Information supplied
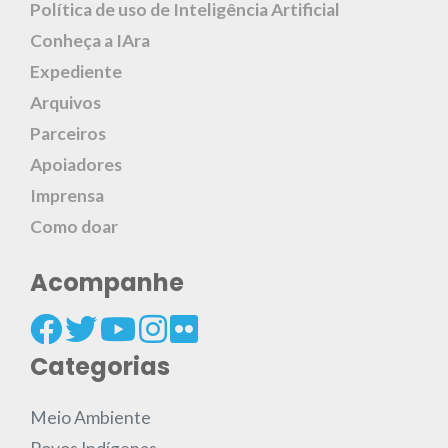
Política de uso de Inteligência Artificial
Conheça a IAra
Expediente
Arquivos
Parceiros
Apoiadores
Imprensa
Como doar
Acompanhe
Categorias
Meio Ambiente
* * *
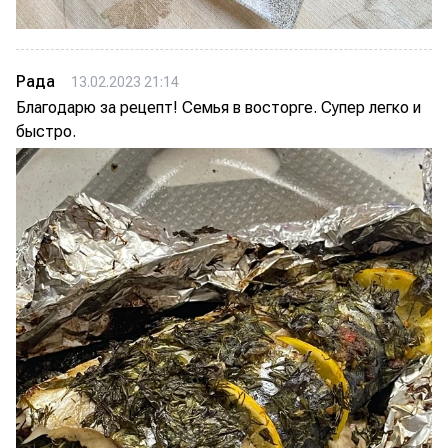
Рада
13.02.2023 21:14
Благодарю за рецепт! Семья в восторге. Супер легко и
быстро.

Job
Within the data above, the span starting at the line containing "Política de uso de Inteligência Artificial" and ending at the line containing "Meio Ambiente" is to be retyped exactly, with no other lines.

Problem solution
Política de uso de Inteligência Artificial
Conheça a IAra
Expediente
Arquivos
Parceiros
Apoiadores
Imprensa
Como doar
Acompanhe
Categorias
Meio Ambiente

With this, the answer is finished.